The deletion described here also encompassed the U2 regulatory element, which is known to be active in oligodendrocytes. However, this element is only partly responsible for the Sox10 expression pattern in this lineage,14 making the absence of neurological defects observed in the patient consistent with our findings. Finally, the rearrangement also led to a partial heterozygous deletion of PICK1 (protein interacting with C kinase 1), encoding a peripheral membrane protein implicated in the trafficking of multiple proteins.15 Mouse model studies have demonstrated its crucial function in acrosome formation and synaptic plasticity.15, 16 Homozygous missense mutations were identified in patients presenting with globozoospermia,17 whereas polymorphisms were associated with schizophrenia in some populations but not all.18 It seems unlikely that the heterozygous partial deletion of PICK1 contributes to the WS4 phenotype.

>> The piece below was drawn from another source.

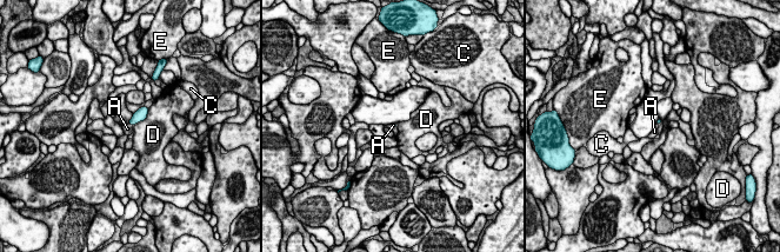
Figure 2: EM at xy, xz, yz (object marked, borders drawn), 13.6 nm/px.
attach 2:(127, 128) # longest_contact D 340 nm; A same, C other, D other, E other; passes_along 2:(141, 113), (131, 124), (127, 128); the neuron continues

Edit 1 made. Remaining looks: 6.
look em planes borders at 1:(1044, 139) # sharp bend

Alu repeats are proposed to have a number of functions in the human genome and they certainly have a major impact on the genomic architecture and are known to regulate gene expression. They are believed to contribute to about 0.4% of all human genetic diseases either via insertion events or inter-/intra-chromosomal homologous recombination, an event that can occur at very high frequencies in particular diseases.19, 20, 21 The current study identified a novel Alu-mediated deletion that resulted in WS4. Screening of SOX10 regulatory sequences should therefore be considered in molecular diagnostic of WS4, although deletion frequency (one identified among 22 patients) does not justify its use in first intention procedures. Apart from diagnosis implications, our results strongly suggest that U1 and U3 enhancers are of major importance in the physiological regulation of SOX10 expression in human.